Пивная уже закрывалась. Уборщица в засученных черных лосинах метала между стульев палку швабры. Иногда она попадала в их алюминиевые ножки, отчего стулья отчаянно и надсадно визжали. Я видел, как зашарканный тысячью ног пол становится все чище и чище. Пол блестел и мне казалось, что он начинает светиться.
– Давай, давай, – затрясли меня за плечо. – закрывается бар, закрывается.
Земляника дразнила и заставляла присаживаться. Сладкое это чувство – ни о чем не думать, а просто есть, брать самыми кончиками пальцев, радуясь, что ягода отрывается сама, отправлять в рот, жмурясь от солнца, оставаясь в глубине своего прохладного существа, трогая языком, как тает и тает божественная кашица. Странное чувство, когда ты одна и когда тебя никто не видит. Раздеться, раздеться до конца, снять нижнее белье и лифчик, лечь на спину и лежать, глядя, как высоко проплывают облака, а ты здесь внизу, среди мятлика и полыни, вытянуть руку и осторожно сорвать еще одну зрелую земляничную каплю. В рот, в рот… Дуй ветер, овевай. Через леса и поля неси меня на просторы. Ягода сонная моя, земляника…

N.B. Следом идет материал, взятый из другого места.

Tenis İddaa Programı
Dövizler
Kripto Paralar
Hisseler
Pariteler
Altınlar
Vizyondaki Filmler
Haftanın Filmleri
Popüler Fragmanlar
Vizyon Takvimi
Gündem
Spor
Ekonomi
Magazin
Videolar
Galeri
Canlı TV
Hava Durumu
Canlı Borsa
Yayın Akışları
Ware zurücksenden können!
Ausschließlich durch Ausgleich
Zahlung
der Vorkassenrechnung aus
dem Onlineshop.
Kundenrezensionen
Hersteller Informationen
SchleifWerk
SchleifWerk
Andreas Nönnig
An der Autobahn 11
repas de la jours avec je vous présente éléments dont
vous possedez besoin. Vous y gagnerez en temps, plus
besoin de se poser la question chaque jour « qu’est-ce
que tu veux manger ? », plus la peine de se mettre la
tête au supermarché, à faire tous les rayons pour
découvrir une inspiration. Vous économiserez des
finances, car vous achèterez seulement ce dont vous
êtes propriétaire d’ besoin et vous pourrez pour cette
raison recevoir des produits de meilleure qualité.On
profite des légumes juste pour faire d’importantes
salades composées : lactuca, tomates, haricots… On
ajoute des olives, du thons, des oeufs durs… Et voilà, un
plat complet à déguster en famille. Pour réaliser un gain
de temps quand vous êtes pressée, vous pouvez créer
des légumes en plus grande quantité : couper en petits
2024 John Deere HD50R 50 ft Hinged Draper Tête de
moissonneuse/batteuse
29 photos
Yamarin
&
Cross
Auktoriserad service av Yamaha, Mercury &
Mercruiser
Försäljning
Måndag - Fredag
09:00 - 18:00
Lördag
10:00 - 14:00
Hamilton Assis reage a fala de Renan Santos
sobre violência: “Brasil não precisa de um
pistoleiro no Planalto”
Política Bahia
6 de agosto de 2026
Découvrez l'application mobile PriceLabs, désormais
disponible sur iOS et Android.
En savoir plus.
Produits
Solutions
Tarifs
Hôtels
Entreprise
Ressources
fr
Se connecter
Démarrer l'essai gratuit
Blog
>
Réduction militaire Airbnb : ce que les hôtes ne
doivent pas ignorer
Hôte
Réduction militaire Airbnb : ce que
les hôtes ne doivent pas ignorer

«Спит?» – подумал он выходя из засады. Приближаясь и приближаясь на цыпочках по траве. Голубые мотыльки, опускающиеся на ромашки. Белая сладкая женщина возвышалась над лютиками. «Господи, да ведь она и в самом деле голая! Спит здесь посреди травы. Только протянуть руку, присесть на корточки и коснуться». Низкие ласточки и стрижи. Жи, жи, жи…
– Коровин, – неожиданно сказала она, открывая глаза. – Вот ты и пришел, Коровин.
– Что?! – переспросил обалдело Андрей Станиславович.
– А разве ваша фамилия не Коровин? – усмехнулась она, лениво приподнимаясь на локте и небрежно срывая травинку, зажимая ее в зубах и не отводя от Андрея Станиславовича своего пристального взгляда.